Stürmen heißt: Pressen!

Im Sturm, der vermutlich eine Dreierformation niederländischer Schule sein wird, scheinen die Chancen derzeit noch einigermaßen gleich verteilt zu sein. Marco Reus’ erneuter Langzeitausfall bietet zwar Chancen für alle Beteiligten, jedoch erscheint ein Abgang Pierre-Emerick Aubameyangs derzeit nicht mehr so wahrscheinlich, wie noch vor Wochen. Da Peter Bosz seine dribbelstarken Außenstürmer gerne zu Kombinations- und Pressingzwecken in die Mitte pendeln lässt, könnte zudem Neuzugang Maximilian Philipp – eigentlich eine hängende Spitze –  auf die “Außenbahn” beordert werden, um dort seine Stärken einzubringen.

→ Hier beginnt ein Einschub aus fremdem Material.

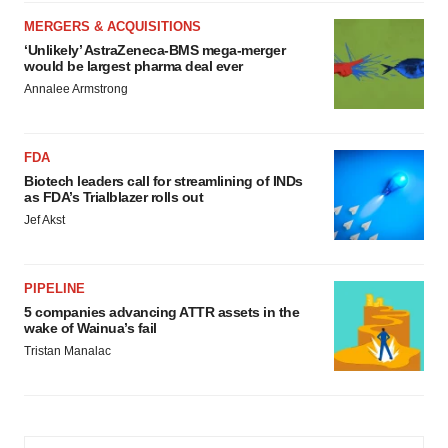
MERGERS & ACQUISITIONS
‘Unlikely’ AstraZeneca-BMS mega-merger
would be largest pharma deal ever
Annalee Armstrong
FDA
Biotech leaders call for streamlining of INDs
as FDA’s Trialblazer rolls out
Jef Akst
PIPELINE
5 companies advancing ATTR assets in the
wake of Wainua’s fail
Tristan Manalac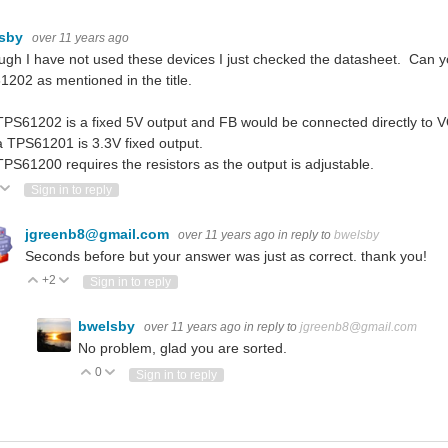
lsby
over 11 years ago
ugh I have not used these devices I just checked the datasheet. Can y
202 as mentioned in the title.
PS61202 is a fixed 5V output and FB would be connected directly to V
 TPS61201 is 3.3V fixed output.
PS61200 requires the resistors as the output is adjustable.
ote Up
Vote Down
Sign in to reply
jgreenb8@gmail.com
over 11 years ago
in reply to
bwelsby
Seconds before but your answer was just as correct. thank you!
+2
Vote Up
Vote Down
Sign in to reply
bwelsby
over 11 years ago
in reply to
jgreenb8@gmail.com
No problem, glad you are sorted.
0
Vote Up
Vote Down
Sign in to reply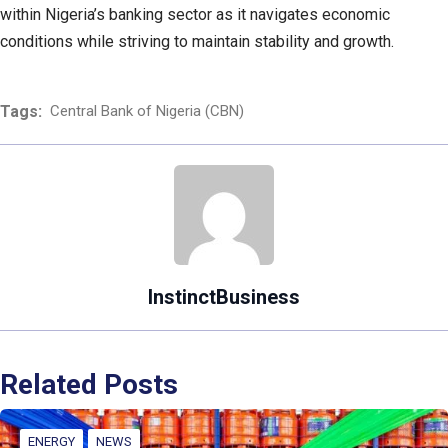
within Nigeria’s banking sector as it navigates economic
conditions while striving to maintain stability and growth.
Tags:
Central Bank of Nigeria (CBN)
InstinctBusiness
Related Posts
ENERGY
NEWS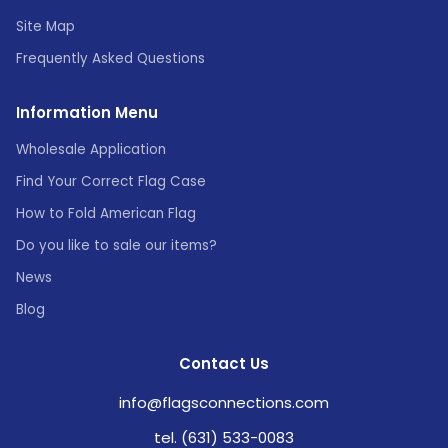
Site Map
Frequently Asked Questions
Information Menu
Wholesale Application
Find Your Correct Flag Case
How to Fold American Flag
Do you like to sale our items?
News
Blog
Contact Us
info@flagsconnections.com
tel. (631) 533-0083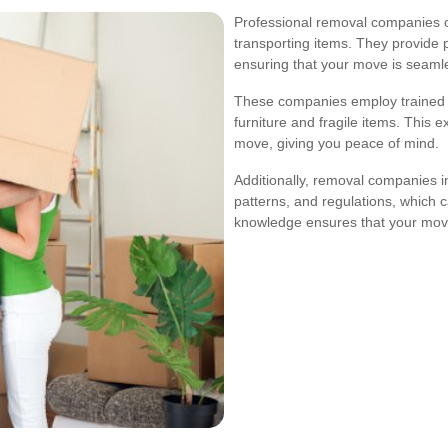
Professional removal companies o
transporting items. They provide 
ensuring that your move is seamles
These companies employ trained s
furniture and fragile items. This 
move, giving you peace of mind.
Additionally, removal companies in 
patterns, and regulations, which c
knowledge ensures that your mov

Dass Dembélé auch unter seinem neuen Coach einen Stammplatz vereinnahmt, erscheint selbstverständlich. Zudem könnte sich Christian Pulisic dank seiner Spielintelligenz und seinem vorbildlichen Engagement im Pressing ein echter Bosz-Spieler herausstellen. Lediglich Emre Mor fällt auf den ersten Blick etwas ab – er geriet zuletzt mit Thomas Tuchel aufgrund mangelnder Arbeitsbereitschaft nach Ballverlusten aneinander und gilt als Kandidat für eine Leihe. Wie schnell sich Jugendspieler Jacob Bruun Larsen in den Profikader integriert, kann derzeit noch nicht beurteilt werden.

 

 

Fazit: Die klarsten Verhältnisse zeichnen sich in Dortmunds anfälliger Defensive ab. Hier dürften Subotic, Rode, Merino, Durm und Passlack wenig Chancen auf einen Kaderplatz haben. Wesentlich spannender gestaltet sich der Kampf um die Rolle der Außenstürmer. Hier könnte lediglich der noch zu unreif agierende Emre Mor ins Hintertreffen geraten. Im zentralen Mittelfeld deutet sich ein Kampf der Allrounder (Dahoud, Castro) gegen die “10er” an. Vorteil: 8er!